Осенью 1927 года в Одессу приехал писатель Исаак Бабель и привез пьесу «Закат». В литературном клубе была назначена читка. Клуб был переполнен. Пьесу читал сам автор. Спутниками его чтения были то хохот, то мертвая тишина. Замерев, переполненный зал старался не упустить ни одного слова, ничего не потерять.
На следующий день после читки началось соперничество между одесскими театрами за право постановки пьесы. Было решено разрешить постановку двум театрам — Русскому и Украинскому, с тем, что премьеры состоятся в один день.
Премьеры состоялись 1 декабря 1927 года. Спектакли словно помогали друг другу. Тот, кто не попал, не достал билеты в Русский, пробивались в Украинский театр, и наоборот. Аншлаг был полный. За неделю до премьер все билеты были раскуплены полностью в оба театра — и так на три спектакля подряд.
Ажиотаж был понятен. Впервые в истории города на сцене был поставлен спектакль о знаменитых одесских бандитах. О тех, с которыми каждый житель города сталкивался хоть однажды! Интерес был подогрет и разговорами одесситов, и газетными статьями о репетициях. А также тем, что два этих странных и разных мира — мир одесских бандитов и мир обычной, повседневной жизни — шли рука об руку. И соприкосновение с необычным миром воровской жизни всегда вызывало огромный интерес. Все хотели понять, как, по каким законам живут эти люди, так не похожие на обычных людей. Почему они стали такими? Что для них значит жизнь?
Но никто не догадывался о том, что спектакль будет поставлен только однажды... Ровно через 10 дней его сняли в обоих театрах.
Володя Сосновский, вновь принятый на работу в газету «Одесские новости» в качестве репортера, движимый каким-то отчаянием, посмотрел оба спектакля. Он даже пытался написать рецензию. Но ему не позволили.

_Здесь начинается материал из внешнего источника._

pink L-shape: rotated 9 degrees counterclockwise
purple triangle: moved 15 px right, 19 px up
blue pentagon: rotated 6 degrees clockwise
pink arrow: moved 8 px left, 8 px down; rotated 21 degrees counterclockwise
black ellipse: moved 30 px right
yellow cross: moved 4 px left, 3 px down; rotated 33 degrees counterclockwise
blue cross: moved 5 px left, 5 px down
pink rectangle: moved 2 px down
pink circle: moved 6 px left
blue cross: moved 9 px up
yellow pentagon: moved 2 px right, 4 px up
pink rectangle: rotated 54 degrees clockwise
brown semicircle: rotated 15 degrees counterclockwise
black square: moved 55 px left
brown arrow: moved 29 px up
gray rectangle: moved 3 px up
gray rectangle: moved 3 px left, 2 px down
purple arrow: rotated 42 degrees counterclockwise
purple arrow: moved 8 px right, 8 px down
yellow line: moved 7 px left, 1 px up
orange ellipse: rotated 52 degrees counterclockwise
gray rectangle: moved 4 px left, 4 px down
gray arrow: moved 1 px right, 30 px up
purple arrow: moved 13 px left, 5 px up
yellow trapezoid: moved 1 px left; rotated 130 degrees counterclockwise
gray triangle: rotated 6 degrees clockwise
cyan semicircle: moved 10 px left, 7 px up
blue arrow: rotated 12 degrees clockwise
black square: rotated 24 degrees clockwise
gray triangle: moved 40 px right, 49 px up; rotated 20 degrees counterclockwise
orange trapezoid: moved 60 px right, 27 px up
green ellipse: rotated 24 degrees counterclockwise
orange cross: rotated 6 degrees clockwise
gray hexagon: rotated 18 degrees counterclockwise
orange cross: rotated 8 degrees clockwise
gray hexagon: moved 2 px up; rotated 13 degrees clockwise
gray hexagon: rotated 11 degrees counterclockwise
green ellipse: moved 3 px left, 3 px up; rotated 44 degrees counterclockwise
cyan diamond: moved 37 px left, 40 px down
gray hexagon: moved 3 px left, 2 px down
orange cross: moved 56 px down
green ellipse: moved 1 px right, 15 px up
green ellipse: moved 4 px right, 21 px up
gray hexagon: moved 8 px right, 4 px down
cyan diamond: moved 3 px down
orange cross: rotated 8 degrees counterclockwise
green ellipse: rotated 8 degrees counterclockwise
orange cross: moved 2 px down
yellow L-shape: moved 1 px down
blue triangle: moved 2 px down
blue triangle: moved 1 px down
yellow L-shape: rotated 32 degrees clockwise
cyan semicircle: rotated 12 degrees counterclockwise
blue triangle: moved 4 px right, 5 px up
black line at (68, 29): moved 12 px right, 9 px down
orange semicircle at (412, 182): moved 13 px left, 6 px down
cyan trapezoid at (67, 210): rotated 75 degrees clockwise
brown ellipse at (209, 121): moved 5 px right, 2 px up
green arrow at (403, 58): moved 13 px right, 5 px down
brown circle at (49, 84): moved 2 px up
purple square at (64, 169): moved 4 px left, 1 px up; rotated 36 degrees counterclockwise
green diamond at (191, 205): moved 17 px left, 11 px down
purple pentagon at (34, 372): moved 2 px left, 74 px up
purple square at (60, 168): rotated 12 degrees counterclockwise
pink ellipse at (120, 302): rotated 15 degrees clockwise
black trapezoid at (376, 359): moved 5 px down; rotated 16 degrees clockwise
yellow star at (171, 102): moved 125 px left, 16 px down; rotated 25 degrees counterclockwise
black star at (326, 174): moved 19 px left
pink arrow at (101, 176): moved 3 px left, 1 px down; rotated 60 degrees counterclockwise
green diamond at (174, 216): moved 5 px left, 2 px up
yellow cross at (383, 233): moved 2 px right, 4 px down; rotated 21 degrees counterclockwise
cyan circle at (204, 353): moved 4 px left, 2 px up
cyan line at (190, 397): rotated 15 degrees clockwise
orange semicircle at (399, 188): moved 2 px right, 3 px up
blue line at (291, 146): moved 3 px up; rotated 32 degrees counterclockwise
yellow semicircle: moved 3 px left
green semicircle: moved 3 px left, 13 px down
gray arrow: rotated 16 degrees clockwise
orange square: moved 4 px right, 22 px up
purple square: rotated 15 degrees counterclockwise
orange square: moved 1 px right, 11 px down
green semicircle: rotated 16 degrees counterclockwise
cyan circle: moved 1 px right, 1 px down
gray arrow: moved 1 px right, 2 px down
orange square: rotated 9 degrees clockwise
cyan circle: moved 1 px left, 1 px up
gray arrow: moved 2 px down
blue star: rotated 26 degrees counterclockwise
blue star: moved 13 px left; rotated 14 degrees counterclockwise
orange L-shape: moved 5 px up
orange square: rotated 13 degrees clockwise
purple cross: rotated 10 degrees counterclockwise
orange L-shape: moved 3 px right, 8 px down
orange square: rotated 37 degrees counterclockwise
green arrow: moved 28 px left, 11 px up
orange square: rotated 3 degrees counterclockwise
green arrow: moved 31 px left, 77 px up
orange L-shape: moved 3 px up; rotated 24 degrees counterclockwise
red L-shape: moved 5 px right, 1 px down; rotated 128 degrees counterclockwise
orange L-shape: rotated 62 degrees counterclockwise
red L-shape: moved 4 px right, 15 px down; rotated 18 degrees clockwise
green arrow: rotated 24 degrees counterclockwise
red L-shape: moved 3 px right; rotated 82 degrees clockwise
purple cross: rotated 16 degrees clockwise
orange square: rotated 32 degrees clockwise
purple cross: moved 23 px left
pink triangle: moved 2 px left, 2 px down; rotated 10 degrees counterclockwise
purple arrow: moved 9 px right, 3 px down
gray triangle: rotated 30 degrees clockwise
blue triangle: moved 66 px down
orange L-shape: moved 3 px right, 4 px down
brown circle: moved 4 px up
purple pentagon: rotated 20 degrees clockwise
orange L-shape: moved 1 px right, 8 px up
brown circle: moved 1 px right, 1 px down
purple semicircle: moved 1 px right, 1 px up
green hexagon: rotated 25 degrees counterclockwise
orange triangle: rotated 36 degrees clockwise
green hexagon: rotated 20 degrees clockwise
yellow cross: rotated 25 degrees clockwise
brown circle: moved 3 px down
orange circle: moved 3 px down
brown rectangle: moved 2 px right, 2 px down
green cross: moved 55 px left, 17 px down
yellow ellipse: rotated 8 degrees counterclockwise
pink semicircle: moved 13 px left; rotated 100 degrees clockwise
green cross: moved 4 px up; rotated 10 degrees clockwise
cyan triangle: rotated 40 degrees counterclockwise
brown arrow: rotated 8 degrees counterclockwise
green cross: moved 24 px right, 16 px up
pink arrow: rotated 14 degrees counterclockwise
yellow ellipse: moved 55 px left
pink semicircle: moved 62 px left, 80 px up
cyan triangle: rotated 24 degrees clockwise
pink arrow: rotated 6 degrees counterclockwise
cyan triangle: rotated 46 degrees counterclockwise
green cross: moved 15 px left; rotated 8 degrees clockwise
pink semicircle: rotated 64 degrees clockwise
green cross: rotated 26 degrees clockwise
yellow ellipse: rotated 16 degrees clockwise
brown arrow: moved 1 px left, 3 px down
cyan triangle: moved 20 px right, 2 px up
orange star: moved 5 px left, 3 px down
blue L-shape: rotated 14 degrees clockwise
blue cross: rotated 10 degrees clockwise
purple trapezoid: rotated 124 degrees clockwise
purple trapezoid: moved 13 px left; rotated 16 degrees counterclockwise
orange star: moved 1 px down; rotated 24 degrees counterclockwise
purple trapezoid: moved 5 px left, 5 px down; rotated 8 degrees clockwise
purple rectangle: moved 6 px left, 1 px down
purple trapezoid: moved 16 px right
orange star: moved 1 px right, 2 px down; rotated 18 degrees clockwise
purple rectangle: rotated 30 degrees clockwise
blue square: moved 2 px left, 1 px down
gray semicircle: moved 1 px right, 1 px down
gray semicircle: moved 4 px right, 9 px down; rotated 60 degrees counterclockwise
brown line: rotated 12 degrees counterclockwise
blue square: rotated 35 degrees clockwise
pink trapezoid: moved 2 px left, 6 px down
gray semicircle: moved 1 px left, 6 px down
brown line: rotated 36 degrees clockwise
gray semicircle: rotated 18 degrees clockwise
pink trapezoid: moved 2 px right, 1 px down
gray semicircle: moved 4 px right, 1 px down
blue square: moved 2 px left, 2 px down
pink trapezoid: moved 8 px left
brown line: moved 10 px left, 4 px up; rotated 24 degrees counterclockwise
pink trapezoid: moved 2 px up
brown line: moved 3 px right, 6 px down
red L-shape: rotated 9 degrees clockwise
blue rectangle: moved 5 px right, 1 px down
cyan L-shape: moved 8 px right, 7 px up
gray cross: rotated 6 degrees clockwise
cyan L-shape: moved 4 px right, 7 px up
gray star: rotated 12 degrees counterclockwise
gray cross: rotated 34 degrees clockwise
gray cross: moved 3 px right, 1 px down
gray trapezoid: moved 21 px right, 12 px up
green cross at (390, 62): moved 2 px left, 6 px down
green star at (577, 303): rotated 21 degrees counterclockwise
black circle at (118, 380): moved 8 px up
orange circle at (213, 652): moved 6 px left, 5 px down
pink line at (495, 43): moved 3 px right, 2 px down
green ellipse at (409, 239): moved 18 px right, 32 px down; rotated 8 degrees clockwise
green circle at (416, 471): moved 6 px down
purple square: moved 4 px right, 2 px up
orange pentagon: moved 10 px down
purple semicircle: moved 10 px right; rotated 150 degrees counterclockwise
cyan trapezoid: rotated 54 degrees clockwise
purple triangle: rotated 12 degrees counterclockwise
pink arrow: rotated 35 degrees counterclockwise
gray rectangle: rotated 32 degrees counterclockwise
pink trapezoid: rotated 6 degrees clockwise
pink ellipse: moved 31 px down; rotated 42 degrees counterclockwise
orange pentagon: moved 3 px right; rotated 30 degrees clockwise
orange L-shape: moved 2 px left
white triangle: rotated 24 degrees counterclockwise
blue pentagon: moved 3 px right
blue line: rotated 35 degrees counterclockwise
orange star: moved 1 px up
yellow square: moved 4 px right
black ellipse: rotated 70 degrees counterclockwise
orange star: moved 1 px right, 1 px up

В спектакле партийные органы усмотрели апологию мещанских взглядов на жизнь, отсутствие революционного пафоса, романтизацию бандитизма, пропаганду криминалитета, развращающую мораль и т. д. Спектакль жестоко раскритиковали во всех газетах и сняли с тем, чтобы больше не возобновить — никогда.
Поздним вечером черный автомобиль Тучи подъехал к воротам Еврейской больницы. Туча прошел в кабинет к доктору Петровскому, который его уже ждал.
— Наше вам с кисточкой, дохтор! — жизнерадостно поздоровался Туча. — Как оно?
— Как всегда, — улыбнулся Петровский.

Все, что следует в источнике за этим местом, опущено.